Oh crockpot, my crockpot…
I think I’ve finally figured you out.
My crockpot has been a fairly consistent source of frustration in my life, with every chicken-less dish I’ve made in there turning out great and every chicken-full dish turning out dry, dry, dry, dry. But I think I’ve finally gotten the hang of it, and I’m a little embarrassed it took me this long to figure out.
See, whenever I cook chicken any other way (in the oven, on the stovetop, or poached in boiling liquid), I completely 100% disregard whatever cook time is in the recipe. Bake my chicken breasts 45 minutes? No thanks, I like food I’m capable of chewing. So instead of adhering to cook times, I usually get out my meat thermometer and start checking temperatures about halfway through the suggested cook time. Once that chicken hits 165, away it goes from the heat, and everyone is a happy, happy camper.
Why didn’t it ever occur to me to do this in the crockpot?
Well, for starters, because crockpots are supposed to be ultra-low-maintenance appliances that you can leave alone for hours and hours. What’s the benefit of a crockpot if you can’t load it up in the morning and come home to a delicious dinner at night?
Unfortunately, I don’t have the perfect answer to that question. I think maybe it just takes lots more practice and getting to know your specific crockpot. Mine is fairly new (about 3 years old), and I think it just gets much, much hotter than older crockpots.

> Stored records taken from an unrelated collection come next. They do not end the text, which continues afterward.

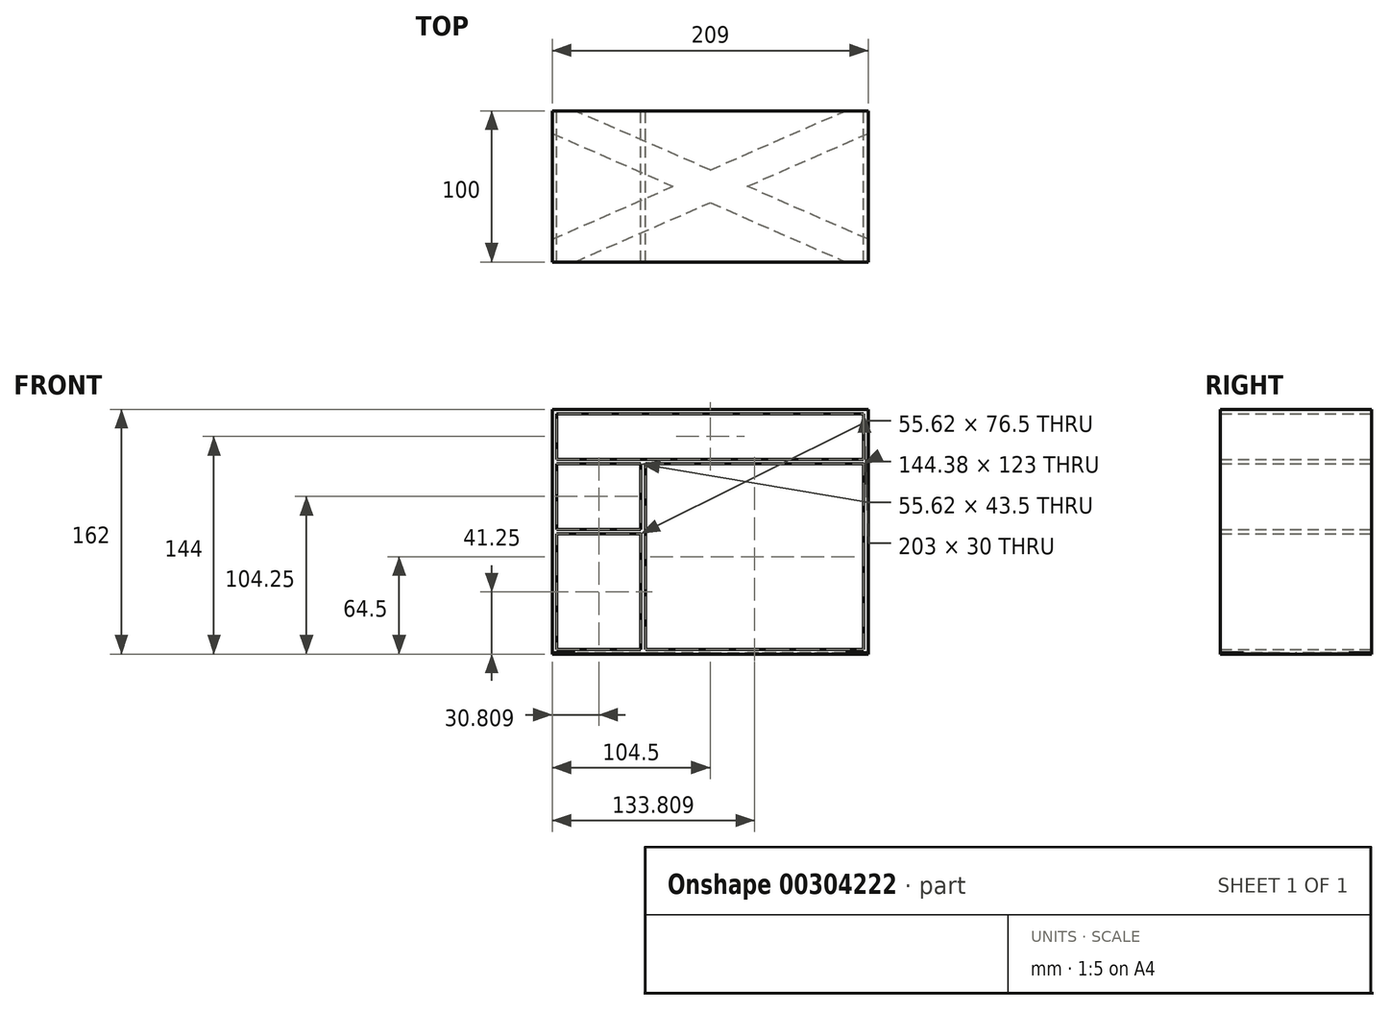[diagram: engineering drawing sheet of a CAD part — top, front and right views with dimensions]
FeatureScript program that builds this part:
annotation { "Feature Type Name" : "Feature", "Feature Type Description" : "" }
export const myFeature = defineFeature(function(context is Context, id is Id, definition is map)
    precondition{}
    {
        {
            var Q0;
            Q0=qCreatedBy(makeId("Front.planeOp"),FACE);
            var sketch = newSketch(context, id + "F0", { "sketchPlane" : qUnion([Q0])});
            skLineSegment(sketch, "E0.bottom", {"start": v(0, 0) * mm, "end": v(209, 0) * mm});
            skLineSegment(sketch, "E0.top", {"start": v(0, 162) * mm, "end": v(209, 162) * mm});
            skLineSegment(sketch, "E0.left", {"start": v(0, 0) * mm, "end": v(0, 162) * mm});
            skLineSegment(sketch, "E0.right", {"start": v(209, 0) * mm, "end": v(209, 162) * mm});
            skLineSegment(sketch, "E1", {"start": v(3, 159) * mm, "end": v(206, 159) * mm});
            skLineSegment(sketch, "E2", {"start": v(206, 159) * mm, "end": v(206, 129) * mm});
            skLineSegment(sketch, "E3", {"start": v(206, 3) * mm, "end": v(106, 3) * mm});
            skLineSegment(sketch, "E4", {"start": v(3, 159) * mm, "end": v(3, 129) * mm});
            skLineSegment(sketch, "E5", {"start": v(3, 129) * mm, "end": v(206, 129) * mm});
            skLineSegment(sketch, "E6", {"start": v(3, 126) * mm, "end": v(103, 126) * mm});
            skPoint(sketch, "E7.end.orphan", {"position": v(104.5, 3) * mm});
            skLineSegment(sketch, "E8", {"start": v(3, 79.5) * mm, "end": v(58.62, 79.5) * mm});
            skLineSegment(sketch, "E9", {"start": v(3, 82.5) * mm, "end": v(58.62, 82.5) * mm});
            skPoint(sketch, "E10.start.orphan", {"position": v(3, 81) * mm});
            skLineSegment(sketch, "E11.trimOffspring", {"start": v(103, 3) * mm, "end": v(3, 3) * mm});
            skLineSegment(sketch, "E12.trimOffspring", {"start": v(106, 126) * mm, "end": v(206, 126) * mm});
            skPoint(sketch, "E13.orphan", {"position": v(104.5, 126) * mm});
            skLineSegment(sketch, "E14.trimOffspring", {"start": v(206, 126) * mm, "end": v(206, 3) * mm});
            skLineSegment(sketch, "E15.trimOffspring", {"start": v(3, 126) * mm, "end": v(3, 82.5) * mm});
            skLineSegment(sketch, "E16.trimOffspring", {"start": v(3, 79.5) * mm, "end": v(3, 3) * mm});
            skLineSegment(sketch, "E17.left", {"start": v(0, 162) * mm, "end": v(0, 0) * mm});
            skLineSegment(sketch, "E17.right", {"start": v(209, 162) * mm, "end": v(209, 0) * mm});
            skLineSegment(sketch, "E18", {"start": v(58.62, 126) * mm, "end": v(58.62, 82.5) * mm});
            skLineSegment(sketch, "E19", {"start": v(61.62, 126) * mm, "end": v(61.62, 3) * mm});
            skLineSegment(sketch, "E20", {"start": v(58.62, 126) * mm, "end": v(60.12, 126) * mm, "construction": true});
            skLineSegment(sketch, "E21", {"start": v(60.12, 126) * mm, "end": v(61.62, 126) * mm, "construction": true});
            skLineSegment(sketch, "E22.trimOffspring", {"start": v(58.62, 79.5) * mm, "end": v(58.62, 3) * mm});
            skLineSegment(sketch, "E23", {"start": v(103, 126) * mm, "end": v(106, 126) * mm});
            skLineSegment(sketch, "E24", {"start": v(103, 3) * mm, "end": v(106, 3) * mm});
            skSolve(sketch);
        }
        {
            var Q0;
            Q0=makeQuery(id+"F0.imprint","IMPRINT",FACE,{"disambiguationData":[TD([[makeQuery(id+"F0.imprint","IMPRINT",EDGE,{"derivedFrom":sQuery(id+"F0.wireOp",EDGE,"E1")}),1.0]])]});
            extrude(context, id + "F1", {"entities" : qUnion([Q0]), "depth" : 100 * mm});
        }
        {
            var Q0;
            Q0=makeQuery(id+"F1.opExtrude","SWEPT_FACE",FACE,{"disambiguationData":[OSD([sQuery(id+"F0.wireOp",EDGE,"E0.bottom")])]});
            var sketch = newSketch(context, id + "F2", { "sketchPlane" : qUnion([Q0])});
            skLineSegment(sketch, "E25", {"start": v(15, 100) * mm, "end": v(104.5, 60.79) * mm});
            skLineSegment(sketch, "E26", {"start": v(0, 85) * mm, "end": v(79.88, 50) * mm});
            skLineSegment(sketch, "E27", {"start": v(0, 100) * mm, "end": v(15, 100) * mm, "construction": true});
            skLineSegment(sketch, "E28", {"start": v(0, 100) * mm, "end": v(0, 85) * mm, "construction": true});
            skLineSegment(sketch, "E29", {"start": v(209, 15) * mm, "end": v(209, 0) * mm, "construction": true});
            skLineSegment(sketch, "E30", {"start": v(209, 0) * mm, "end": v(194, 0) * mm, "construction": true});
            skLineSegment(sketch, "E31", {"start": v(0, 15) * mm, "end": v(79.88, 50) * mm});
            skLineSegment(sketch, "E32", {"start": v(209, 85) * mm, "end": v(129.12, 50) * mm});
            skLineSegment(sketch, "E33", {"start": v(0, 15) * mm, "end": v(0, 0) * mm, "construction": true});
            skLineSegment(sketch, "E34", {"start": v(0, 0) * mm, "end": v(15, 0) * mm, "construction": true});
            skLineSegment(sketch, "E35", {"start": v(194, 100) * mm, "end": v(209, 100) * mm, "construction": true});
            skLineSegment(sketch, "E36", {"start": v(209, 100) * mm, "end": v(209, 85) * mm, "construction": true});
            skLineSegment(sketch, "E37.trimOffspring", {"start": v(104.5, 60.79) * mm, "end": v(194, 100) * mm});
            skLineSegment(sketch, "E38.trimOffspring", {"start": v(104.5, 39.21) * mm, "end": v(194, 0) * mm});
            skLineSegment(sketch, "E39.trimOffspring", {"start": v(104.5, 39.21) * mm, "end": v(15, 0) * mm});
            skLineSegment(sketch, "E40.trimOffspring", {"start": v(129.12, 50) * mm, "end": v(209, 15) * mm});
            skSolve(sketch);
        }
        {
            var Q0;
            {var subQ12=sQuery(id+"F2.wireOp",EDGE,"E25");Q0=makeQuery(id+"F2.imprint","IMPRINT",FACE,{"disambiguationData":[TD([[makeQuery(id+"F2.imprint","IMPRINT",EDGE,{"derivedFrom":subQ12}),-1.0]])]});}
            extrude(context, id + "F3", {"entities" : qUnion([Q0]), "operationType" : NewBodyOperationType.REMOVE, "oppositeDirection" : true, "depth" : 1 * mm});
        }
    });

For example, this recipe called for 6-8 hours in the crockpot on the low setting, and I know it would’ve turned out bone-dry in my crockpot. But yours might be different! I’ve included the original instructions and my changes (which resulted in delicious, moist, tangy BBQ chicken goodness) below.
Godspeed, crockpotters of America!
CROCKPOT BBQ CHICKEN TACOS WITH BLUE CHEESE SLAW (slightly adapted from Prevention RD)
Ingredients for the tacos:
2 lb boneless, skinless chicken breasts
8 oz beer
1 cup BBQ sauce
12 small corn tortillas
Ingredients for the blue cheese slaw:
2 and 1/2 cups cole slaw mix
2/3 cups plain Greek yogurt (or you can sub with mayonnaise in full or in part – I just can’t do mayo)
2 tbsp grainy Dijon mustard
1/2 lemon, juiced
salt and pepper to taste
1/4 cup blue cheese crumbles
1 handful parsley, chopped
1. Combine chicken, beer, and BBQ sauce in a crock pot and cook on low for 6-8 hours. Shred chicken in the crock pot with 2 forks. [Note: I cut the recipe in half and my chicken was perfectly cooked after 1 and 1/2 hours on HIGH.]
2. In large bowl, combine Greek yogurt and/or mayo, mustard, lemon juice, salt and pepper, and blue cheese, mixing well. Add cole slaw and parsley and mix well. Refrigerate several hours before serving to allow flavors to blend.
3. To serve, fill tortillas with chicken and top with about slaw. Serve immediately.
These were awesome, and my blue-cheese-loving husband particularly enjoyed them (although part of that might’ve been the fact that I wasn’t trying to feed him tofu or quinoa for once). Definitely let the cole slaw mix sit for awhile — not only does it help the flavors develop, it also softens the veggies so they’re more pliable and cole slaw-like.